Human Action

1. Introversive Labor and Extroversive Labor

A man may overcome the disutility of labor (forego the enjoyment of leisure) for various reasons.

1. He may work in order to make his mind and body strong, vigorous, and agile. The disutility of labor is not a price expended for the attainment of these goals; overcoming it is inseparable from the contentment sought. The most conspicuous examples are genuine sport, practiced without any design for reward and social success, and the search for truth and knowledge pursued for its own sake and not as a means of improving one’s own efficiency and skill in the performance of other kinds of labor aiming at other ends.1

2. He may submit to the disutility of labor in order to serve God. He sacrifices leisure to please God and to be rewarded in the beyond by eternal bliss and in the earthly pilgrimage by the supreme delight which the certainty of having complied with all religious duties affords. (If, however, he serves God in order to attain worldly ends--his daily bread and success in his secular affairs--his conduct does not differ substantially from other endeavors to attain mundane advantages by expending labor. Whether the theory guiding his conduct is correct and whether his expectations will materialize are irrelevant to the catallactic qualification of his mode of acting.2 )

3. He may toil in order to avoid greater mischief. He submits to the disutility of labor in order to forget, to escape from depressing thoughts and to banish annoying moods; work for him is, as it were, a perfected refinement of play. This refined playing must not be confused with the simple games of children which are merely pleasure-producing. (However, there are also other children’s games. Children too are sophisticated enough to indulge in refined play.) [p. 588]

4. He may work because he prefers the proceeds he can earn by working to the disutility of labor and the pleasures of leisure.

The labor of the classes 1, 2, 3 is expended because the disutility of labor in itself--and not its product--satisfies. One toils and troubles not in order to reach a goal at the termination of the march, but for the very sake of marching. The mountain-climber does not want simply to reach the peak, he wants to reach it by climbing. He disdains the rack railway which would bring him to the summit more quickly and without trouble even though the fare is cheaper than the costs incurred by climbing (e.g., the guide’s fee). The toil of climbing does not gratify him immediately; it involves disutility of labor. But it is precisely overcoming the disutility of labor that satisfies him. A less exerting ascent would please him not better, but less.

We may call the labor of classes 1, 2, and 3 introversive labor and distinguish it from the extroversive labor of class 4. In some cases introversive labor may bring about--as a by-product as it were--results for the attainment of which other people would submit to the disutility of labor. The devout may nurse sick people for a heavenly reward; the truth seeker, exclusively devoted to the search for knowledge, may discover a practically useful device. To this extent introversive labor may influence the supply on the market. But as a rule catallactics is concerned only with extroversive labor.
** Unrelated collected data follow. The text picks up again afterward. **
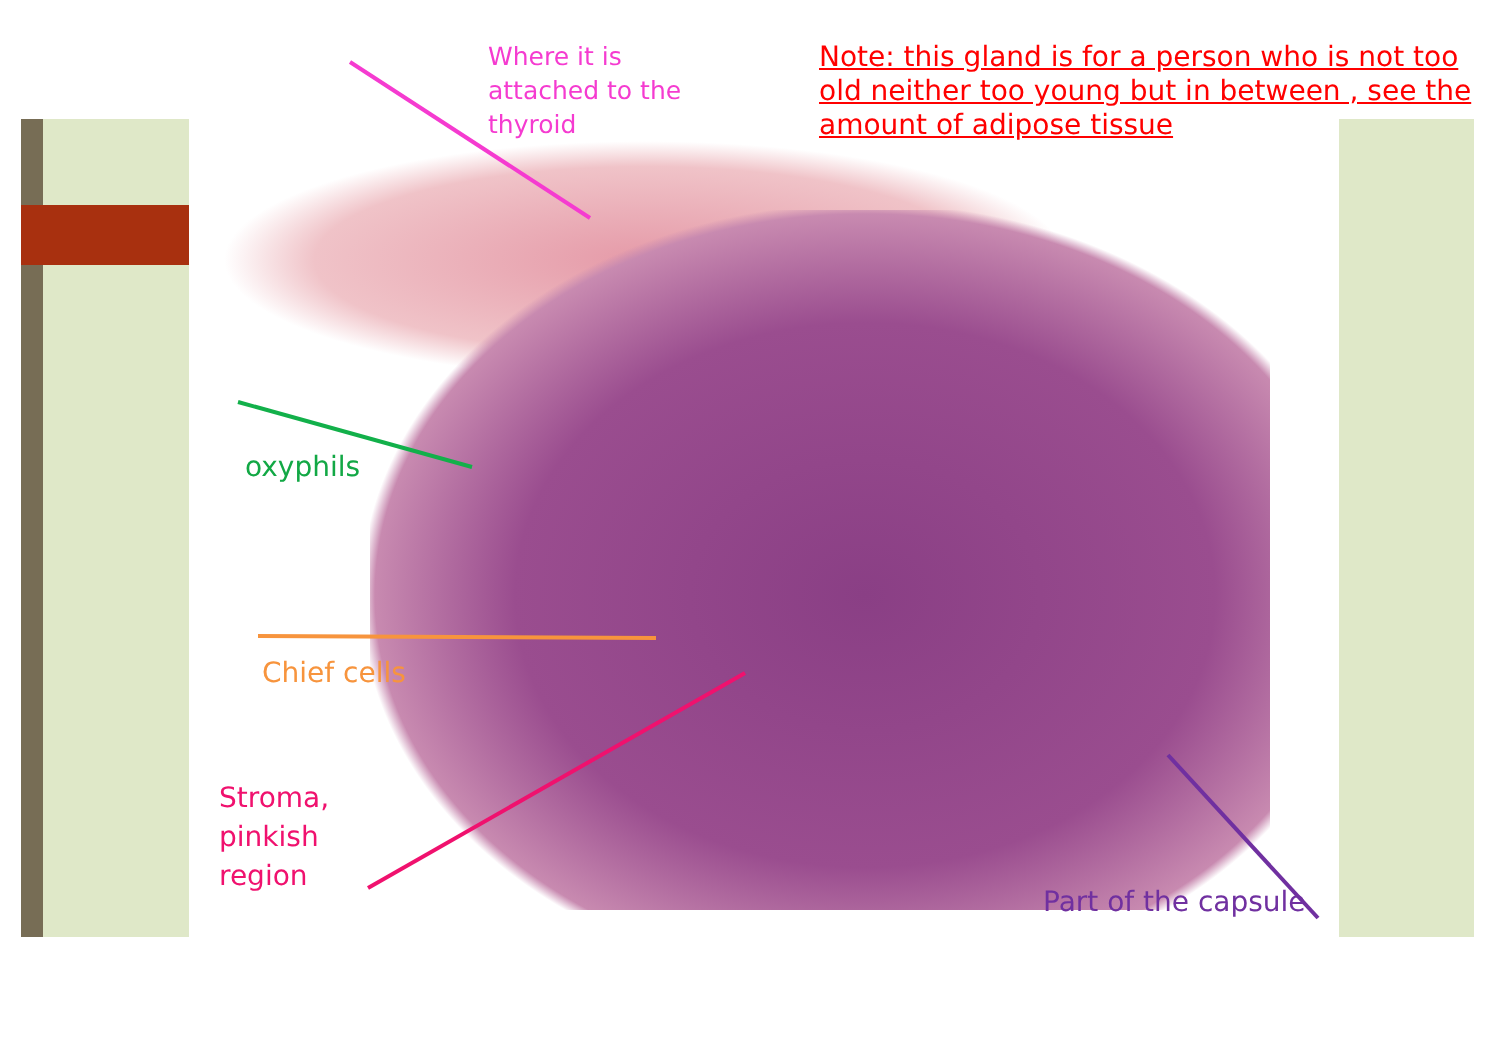Where it is
attached to the
thyroid
Note: this gland is for a person who is not too
old neither too young but in between , see the
amount of adipose tissue
oxyphils
Chief cells
Stroma,
pinkish
region
Part of the capsule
The psychological problems raised by introversive labor are catallactically irrelevant. Seen from the point of view of economics introversive labor is to be qualified as consumption. Its performance as a rule requires not only the personal efforts of the individuals concerned, but also the expenditure of material factors of production and the produce of other peoples’ extroversive, not immediately gratifying labor that must be bought by the payment of wages. The practice of religion requires places of worship and their equipment, sport requires diverse utensils and apparatus, trainers and coaches. All these things belong in the orbit of consumption.

  • 1Cognition does not aim at a goal beyond the act of knowing. what satisfies the thinker is thinking as such, not obtaining perfect knowledge, a goal inaccessible to man.
  • 2 It is hardly necessary to remark that comparing the craving for knowledge and the conduct of a pious life with sport and play dos not imply any disparagement of either.